- _Information supplied_
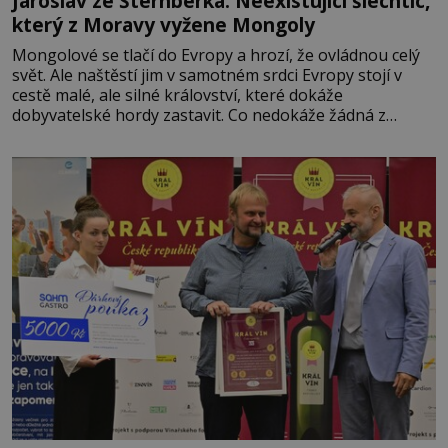
Jaroslav ze Šternberka: Neexistující šlechtic,
který z Moravy vyžene Mongoly
Mongolové se tlačí do Evropy a hrozí, že ovládnou celý
svět. Ale naštěstí jim v samotném srdci Evropy stojí v
cestě malé, ale silné království, které dokáže
dobyvatelské hordy zastavit. Co nedokáže žádná z
asijských říší, co nedokážou Němci – to dokáže český
král. Nebo že by ne? Mongolové od roku 1223 postupují
podél Kaspického a Azovského moře,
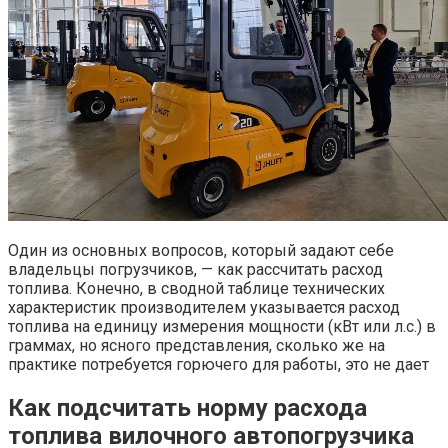
Один из основных вопросов, который задают себе
владельцы погрузчиков, — как рассчитать расход
топлива. Конечно, в сводной таблице технических
характеристик производителем указывается расход
топлива на единицу измерения мощности (кВт или л.с.) в
граммах, но ясного представления, сколько же на
практике потребуется горючего для работы, это не дает
Как подсчитать норму расхода
топлива вилочного автопогрузчика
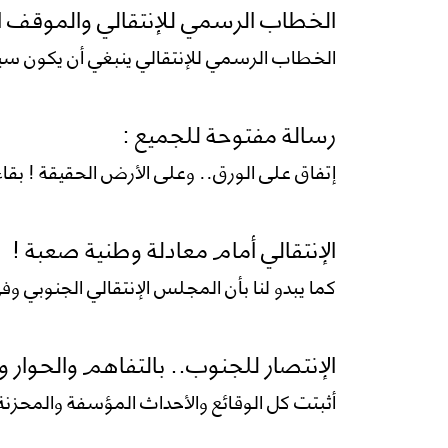
الخطاب الرسمي للإنتقالي والموقف 
الخطاب الرسمي للإنتقالي ينبغي أن يكون سياس
رسالة مفتوحة للجميع :
إتفاق على الورق.. وعلى الأرض الحقيقة ! بقاء
الإنتقالي أمام معادلة وطنية صعبة !
كما يبدو لنا بأن المجلس الإنتقالي الجنوبي 
الإنتصار للجنوب.. بالتفاهم والحوار وال
أثبتت كل الوقائع والأحداث المؤسفة والمحزن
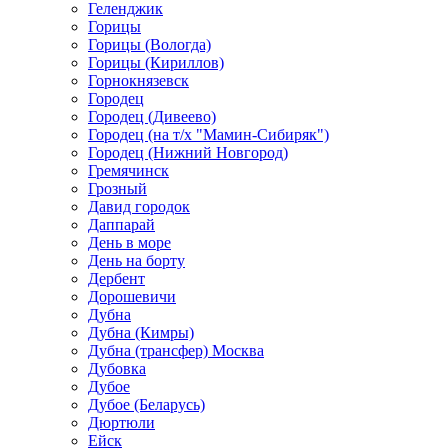
Геленджик
Горицы
Горицы (Вологда)
Горицы (Кириллов)
Горнокнязевск
Городец
Городец (Дивеево)
Городец (на т/х "Мамин-Сибиряк")
Городец (Нижний Новгород)
Гремячинск
Грозный
Давид городок
Даппарай
День в море
День на борту
Дербент
Дорошевичи
Дубна
Дубна (Кимры)
Дубна (трансфер) Москва
Дубовка
Дубое
Дубое (Беларусь)
Дюртюли
Ейск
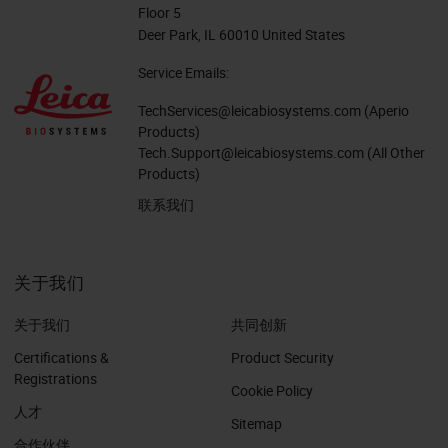
Floor 5
Deer Park, IL 60010 United States
Service Emails:
TechServices@leicabiosystems.com
(Aperio
Products)
Tech.Support@leicabiosystems.com
(All Other
Products)
联系我们
关于我们
关于我们
共同创新
Certifications &
Product Security
Registrations
Cookie Policy
人才
Sitemap
合作伙伴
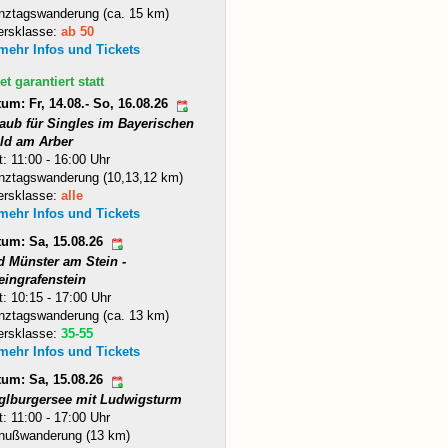
nztagswanderung (ca. 15 km)
ersklasse:
ab 50
 mehr Infos und Tickets
et garantiert statt
um: Fr, 14.08.- So, 16.08.26
laub für Singles im Bayerischen
ld am Arber
t: 11:00 - 16:00 Uhr
nztagswanderung (10,13,12 km)
ersklasse:
alle
 mehr Infos und Tickets
tum: Sa, 15.08.26
d Münster am Stein -
eingrafenstein
t: 10:15 - 17:00 Uhr
nztagswanderung (ca. 13 km)
ersklasse:
35-55
 mehr Infos und Tickets
tum: Sa, 15.08.26
glburgersee mit Ludwigsturm
t: 11:00 - 17:00 Uhr
nußwanderung (13 km)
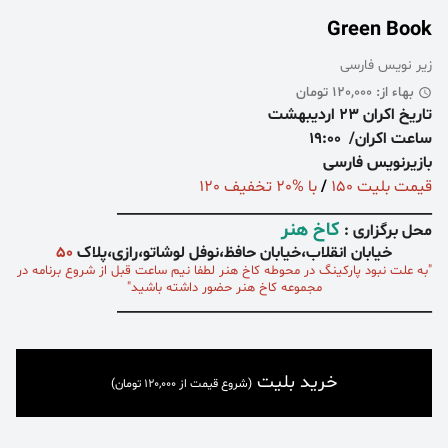
Green Book
زیر نویس فارسی
بهاء از: 120,000 تومان
تاریخ اکران 23
اردیبهشت
ساعت اکران/
19:00
بازیرنویس فارسی
قیمت بلیت 150
/
با %20 تخفیف 120
_____________________________________________
کاخ هنر
محل برگزاری :
خیابان انقلاب،خیابان حافظ،نوفل لوشاتو،رازی،پلاک
۵۰
"به علت نبود پارکینگ در محوطه کاخ هنر
لطفا نیم ساعت
قبل از شروع برنامه در
مجموعه کاخ هنر حضور داشته باشید"
_____________________________________________
خرید بلیت
(شروع قیمت از 120,000 تومان)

- _Goal of the exercise_
Copy out everything in the material from the line containing "nztagswanderung (ca. 15 km)" down to the line containing "nußwanderung (13 km)", swapping "Tickets" for "Karten" and leaving everything else unchanged.

- _Exercise answer_
nztagswanderung (ca. 15 km)
ersklasse:
ab 50
 mehr Infos und Karten
et garantiert statt
um: Fr, 14.08.- So, 16.08.26
laub für Singles im Bayerischen
ld am Arber
t: 11:00 - 16:00 Uhr
nztagswanderung (10,13,12 km)
ersklasse:
alle
 mehr Infos und Karten
tum: Sa, 15.08.26
d Münster am Stein -
eingrafenstein
t: 10:15 - 17:00 Uhr
nztagswanderung (ca. 13 km)
ersklasse:
35-55
 mehr Infos und Karten
tum: Sa, 15.08.26
glburgersee mit Ludwigsturm
t: 11:00 - 17:00 Uhr
nußwanderung (13 km)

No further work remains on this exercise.